━━━ Extracted information ━━━

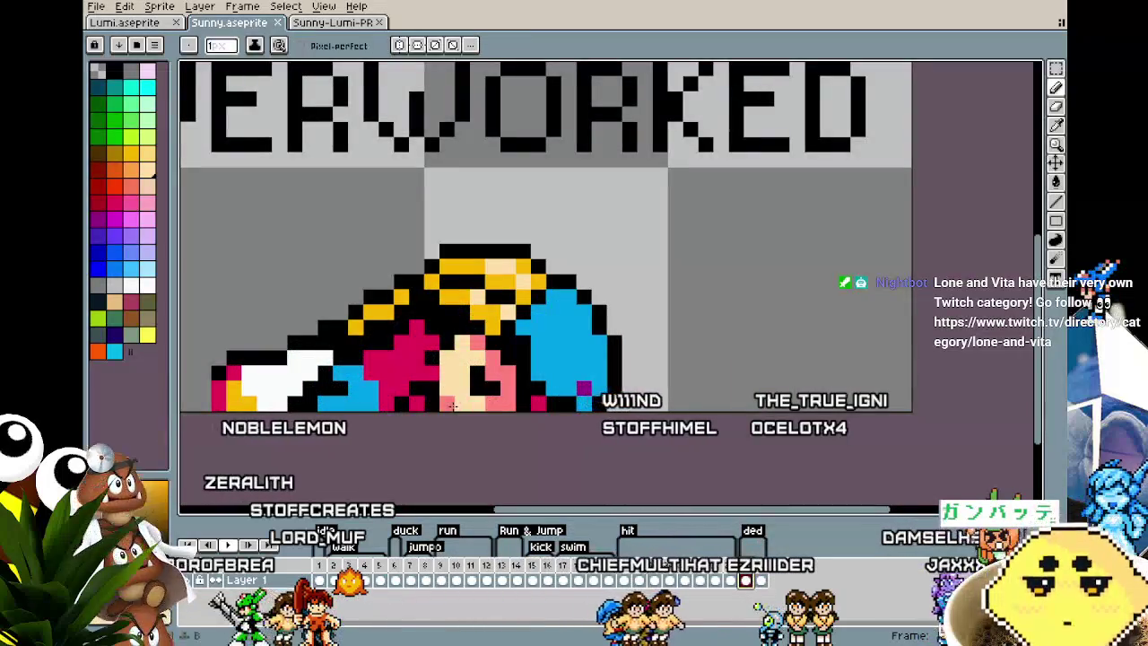
pyautogui.scroll(-1, 462, 458)
pyautogui.scroll(-1, 457, 459)
pyautogui.scroll(-2, 448, 461)
pyautogui.moveTo(448, 461); pyautogui.dragTo(501, 444)
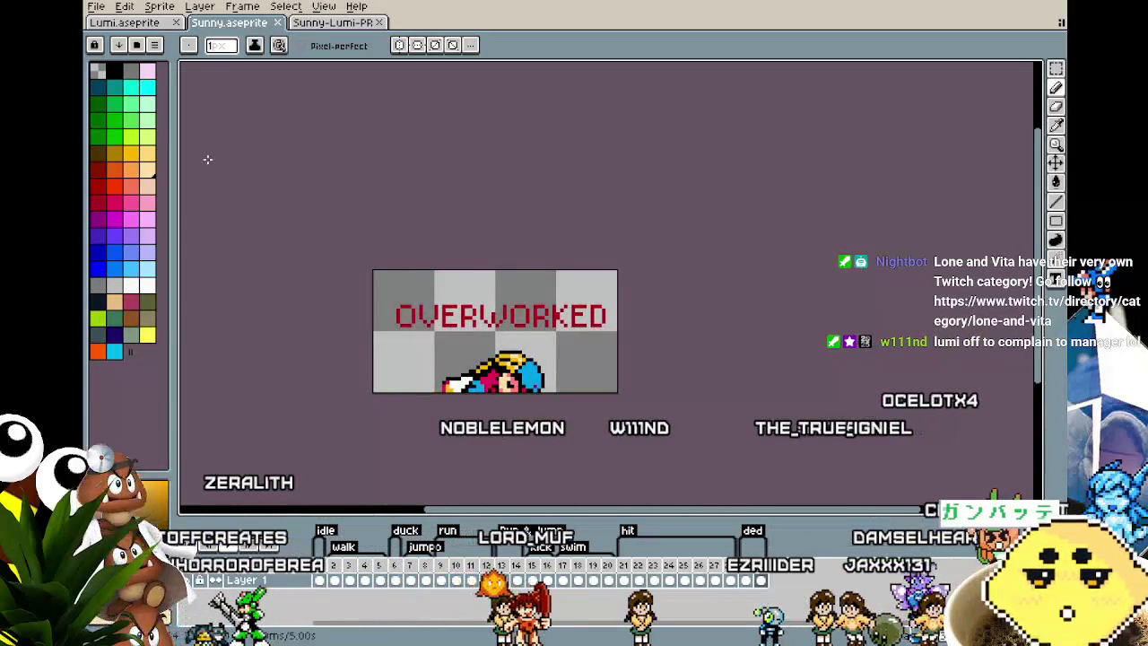
pyautogui.moveTo(199, 33); pyautogui.dragTo(134, 27)
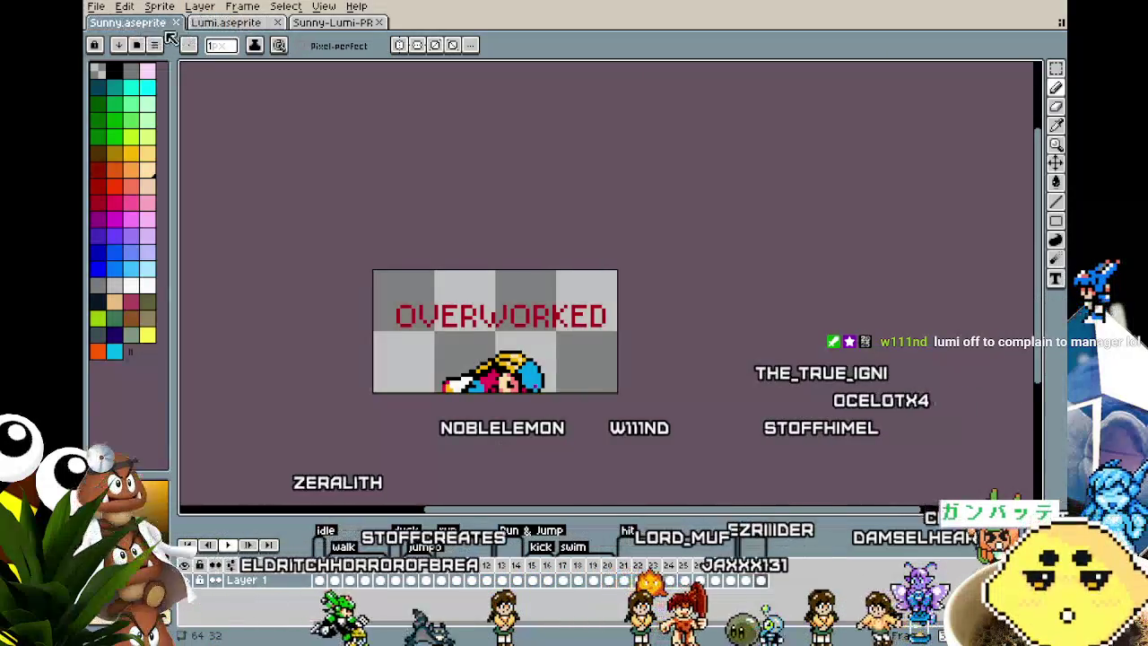
# - Flip between the Lumi and Sunny sprites, then open the combined Sunny-Lumi preview
pyautogui.click(228, 31)
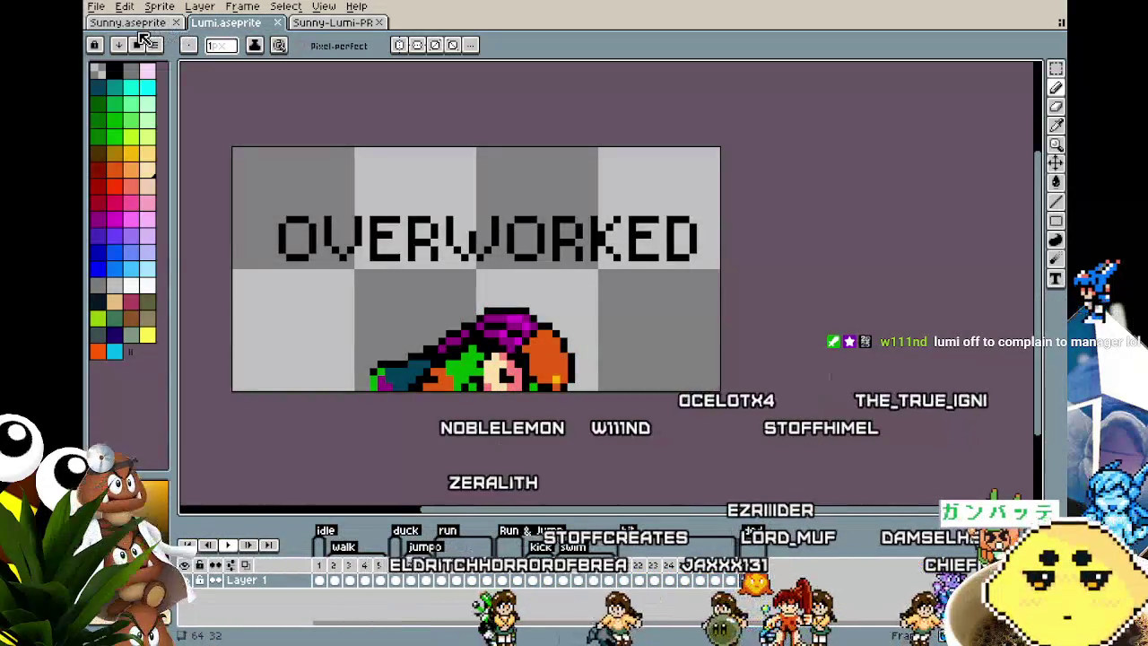
pyautogui.click(144, 27)
pyautogui.scroll(1, 274, 277)
pyautogui.scroll(1, 227, 200)
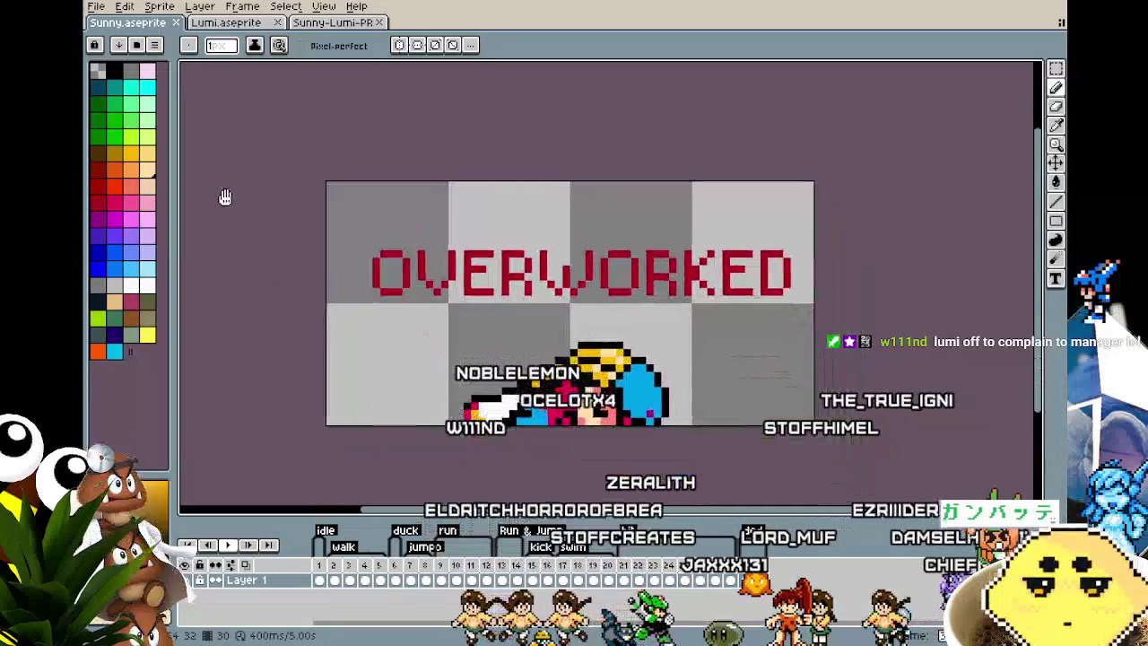
pyautogui.click(226, 19)
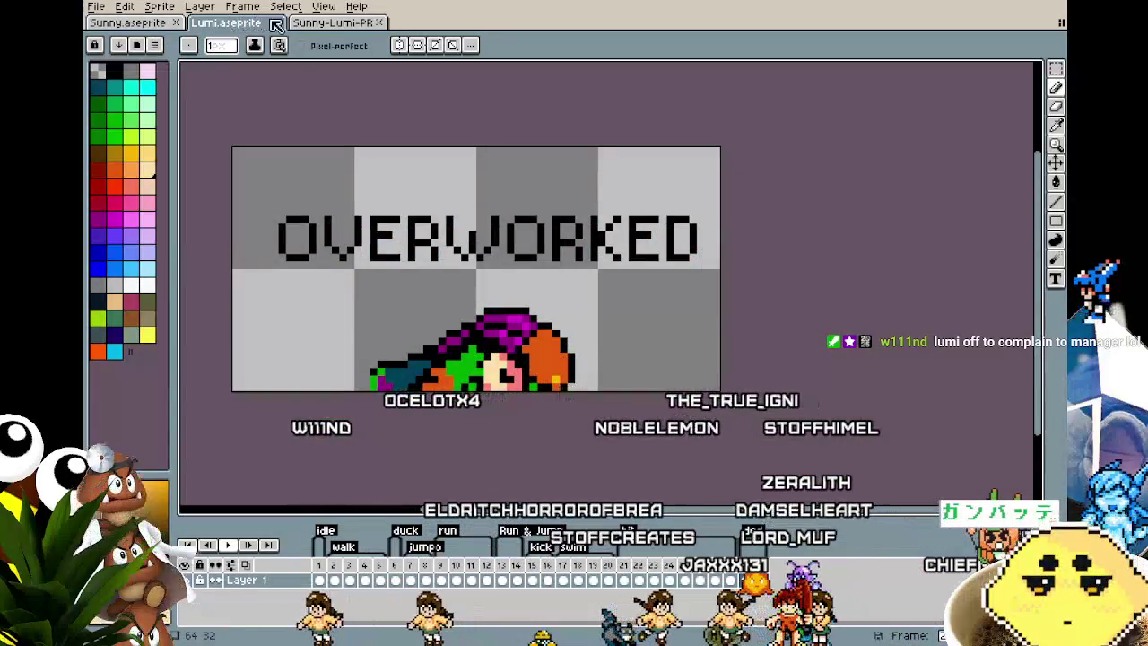
pyautogui.click(319, 25)
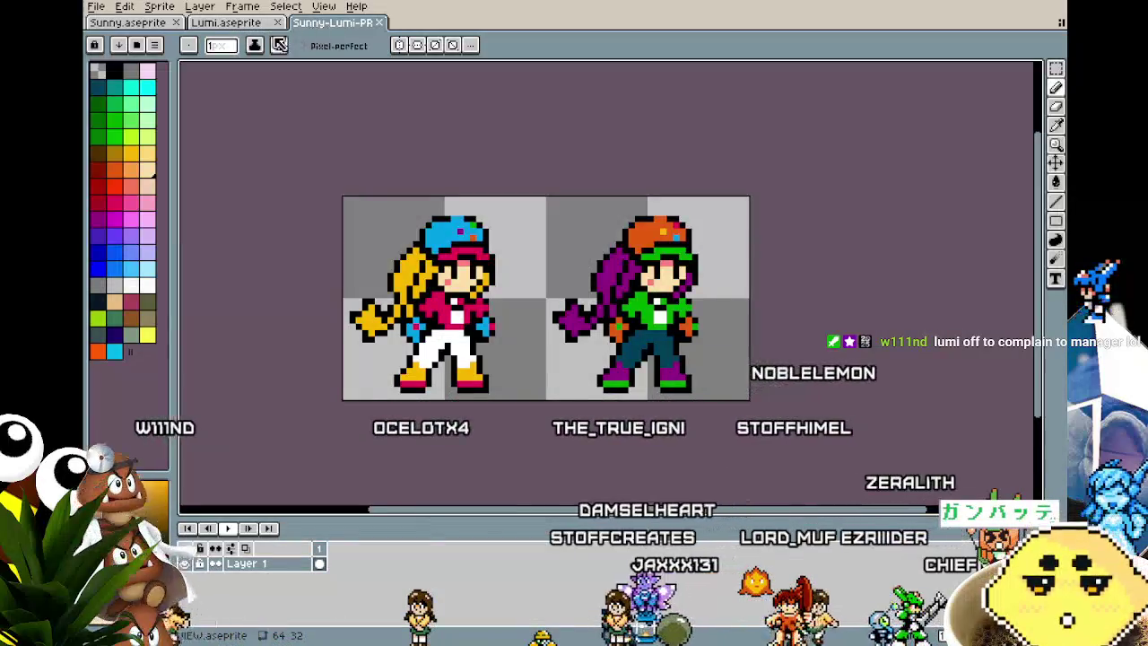
# - Paint pink blush pixels on Sunny's cheek in the preview and save the file
pyautogui.scroll(1, 466, 224)
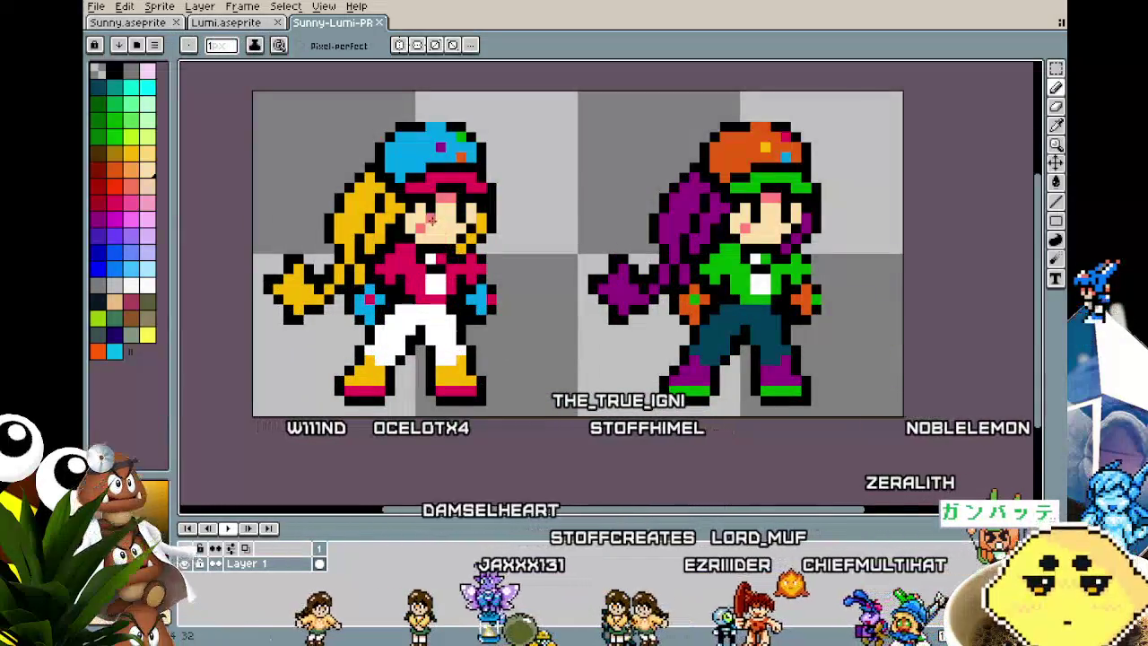
pyautogui.scroll(1, 440, 236)
pyautogui.moveTo(440, 236); pyautogui.dragTo(449, 220)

━━━

▶ Work order: The records above are to be restated word for word, excluding all pictures.

▶ Solution to this problem:
pyautogui.scroll(-1, 462, 458)
pyautogui.scroll(-1, 457, 459)
pyautogui.scroll(-2, 448, 461)
pyautogui.moveTo(448, 461); pyautogui.dragTo(501, 444)
pyautogui.moveTo(199, 33); pyautogui.dragTo(134, 27)
# - Flip between the Lumi and Sunny sprites, then open the combined Sunny-Lumi preview
pyautogui.click(228, 31)
pyautogui.click(144, 27)
pyautogui.scroll(1, 274, 277)
pyautogui.scroll(1, 227, 200)
pyautogui.click(226, 19)
pyautogui.click(319, 25)
# - Paint pink blush pixels on Sunny's cheek in the preview and save the file
pyautogui.scroll(1, 466, 224)
pyautogui.scroll(1, 440, 236)
pyautogui.moveTo(440, 236); pyautogui.dragTo(449, 220)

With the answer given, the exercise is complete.